Mais nous avons de gros problèmes. Le système d’éducation actuel n’a pas tous les éléments pour bien recevoir ces communautés. Même le système acadien n’a pas de cours obligatoire d’histoire acadienne dans son programme. Comment les nouveaux arrivants arriveront-ils à connaître et comprendre les aléas de notre culture et de nos réalités sans connaître notre culture et notre histoire?
Les communautés africaines (surtout celles qui proviennent de l’ancienne Afrique occidentale française), sud-américaines (à cause de la parenté du français et de l’espagnol) et les communautés européennes semblent le mieux s’intégrer à notre culture. Nous avons surtout des défis particuliers avec les communautés asiatiques que sont les Indiens de l’Inde, les Pakistanais ou encore les Coréens. Il est à se demander s’il ne devrait pas y avoir un bureau provincial aux affaires asiatiques, avec justement comme mandat de faciliter ces communautés à s’intégrer aux réalités canadiennes et acadiennes de cette province.
Il faut absolument sauver notre culture sans exclure les autres. L’Acadie restera acadienne si nous nous en occupons mieux. Il y a actuellement en Acadie un bon vent de fraîcheur qui vient alimenter le renforcement identitaire. De plus en plus de personnes s’interrogent sur l’avenir de l’Acadie, et décident de s’en occuper. Des pas importants sont en train de se faire en éducation. Comme disait Ti-Louis Robichaud, l’éducation est l’arme principale de notre peuple pour continuer à grandir et à s’épanouir.

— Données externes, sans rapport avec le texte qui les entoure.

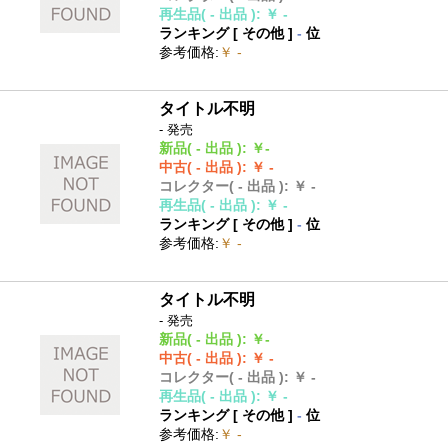
再生品
( - 出品 )
:
￥ -
ランキング [
その他
]
-
位
参考価格
:
￥ -
タイトル不明
- 発売
新品
( - 出品 )
:
￥-
中古
( - 出品 )
:
￥ -
コレクター
( - 出品 )
:
￥ -
再生品
( - 出品 )
:
￥ -
ランキング [
その他
]
-
位
参考価格
:
￥ -
タイトル不明
- 発売
新品
( - 出品 )
:
￥-
中古
( - 出品 )
:
￥ -
コレクター
( - 出品 )
:
￥ -
再生品
( - 出品 )
:
￥ -
ランキング [
その他
]
-
位
参考価格
:
￥ -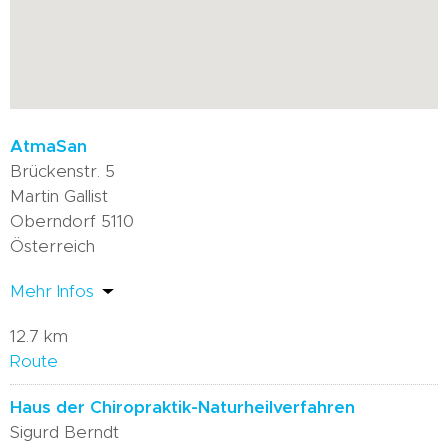
AtmaSan
Brückenstr. 5
Martin Gallist
Oberndorf 5110
Österreich
Mehr Infos
12.7 km
Route
Haus der Chiropraktik-Naturheilverfahren
Sigurd Berndt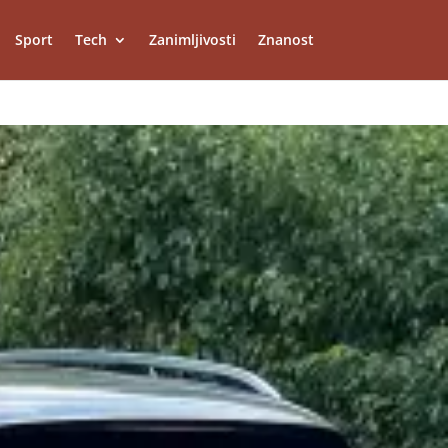
Sport
Tech
Zanimljivosti
Znanost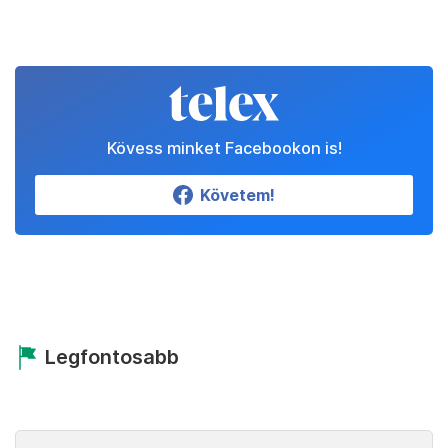
Kövess minket Facebookon is!
Követem!
Legfontosabb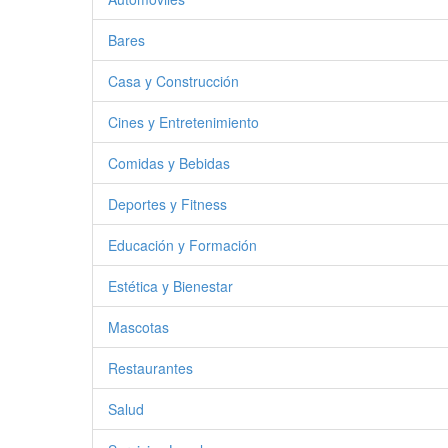
Bares
Casa y Construcción
Cines y Entretenimiento
Comidas y Bebidas
Deportes y Fitness
Educación y Formación
Estética y Bienestar
Mascotas
Restaurantes
Salud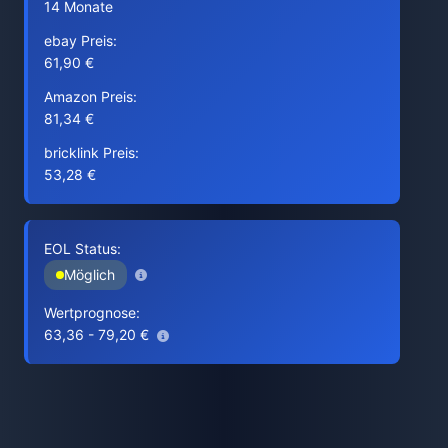
14 Monate
ebay Preis:
61,90 €
Amazon Preis:
81,34 €
bricklink Preis:
53,28 €
EOL Status:
Möglich
Wertprognose:
63,36 - 79,20 €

Notre plus grand défi est de solidifier notre “nous collectif”, y incluant les nouveaux arrivants qui font le choix eux aussi de devenir Acadiens et Acadiennes. Nous avons un gros problème de nombre. Nous ne faisons plus assez de bébés. Nous ne pouvons pas nous permettre de ne pas savoir comment intégrer ces nouveaux arrivants. Nous devons donc protéger notre culture sans exclure personne, mais en incluant tout ce nouveau potentiel humain à notre histoire nationale et culturelle.